Schliesslich ist der Beschwerdeführer der Ansicht, Medien müssten objektiv über laufende Ermittlungen berichten. Gemäss Praxis des Presserats sind Medien zwar verpflichtet, fair zu berichten, sie müssen dabei aber nicht neutral sein, sondern dürfen durchaus eine subjektive Meinung oder These dabei vertreten. Angesichts dieser Überlegungen kommt der Presserat zum Schluss, dass Ziffer 9 der «Erklärung» nicht verletzt ist.

III. Feststellungen

1. Der Presserat weist die Beschwerde ab.

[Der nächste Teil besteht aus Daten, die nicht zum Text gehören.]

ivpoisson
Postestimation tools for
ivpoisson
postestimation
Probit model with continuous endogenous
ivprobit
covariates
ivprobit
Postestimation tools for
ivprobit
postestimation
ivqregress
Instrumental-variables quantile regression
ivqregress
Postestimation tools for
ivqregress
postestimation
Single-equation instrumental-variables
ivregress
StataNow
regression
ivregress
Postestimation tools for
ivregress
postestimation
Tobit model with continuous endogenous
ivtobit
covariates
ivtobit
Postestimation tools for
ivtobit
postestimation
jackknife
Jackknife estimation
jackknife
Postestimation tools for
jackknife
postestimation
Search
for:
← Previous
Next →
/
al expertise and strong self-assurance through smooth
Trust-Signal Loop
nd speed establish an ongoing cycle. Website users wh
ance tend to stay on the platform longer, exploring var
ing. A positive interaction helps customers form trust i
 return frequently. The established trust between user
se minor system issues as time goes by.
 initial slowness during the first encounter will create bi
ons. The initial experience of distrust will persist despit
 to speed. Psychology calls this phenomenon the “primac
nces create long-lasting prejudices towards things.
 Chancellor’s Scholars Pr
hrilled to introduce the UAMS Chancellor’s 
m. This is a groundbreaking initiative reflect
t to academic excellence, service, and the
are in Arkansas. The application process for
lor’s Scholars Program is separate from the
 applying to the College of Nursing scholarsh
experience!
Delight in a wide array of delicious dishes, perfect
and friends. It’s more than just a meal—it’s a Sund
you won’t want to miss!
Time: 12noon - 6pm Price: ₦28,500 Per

2. Die «Luzerner Zeitung» hat mit dem Beitrag «Titel «Bernhard Alpstaeg kehrt ins eigene Stadion zurück: Schulterklopfen im VIP-Bereich, Buhrufe aus der Fankurve – und eine unerwartete Ankündigung» vom 25. September 2023 die Ziffer 9 (Vorteilsannahme) der «Erklärung der Pflichten und Rechte der Journalistinnen und Journalisten» nicht verletzt.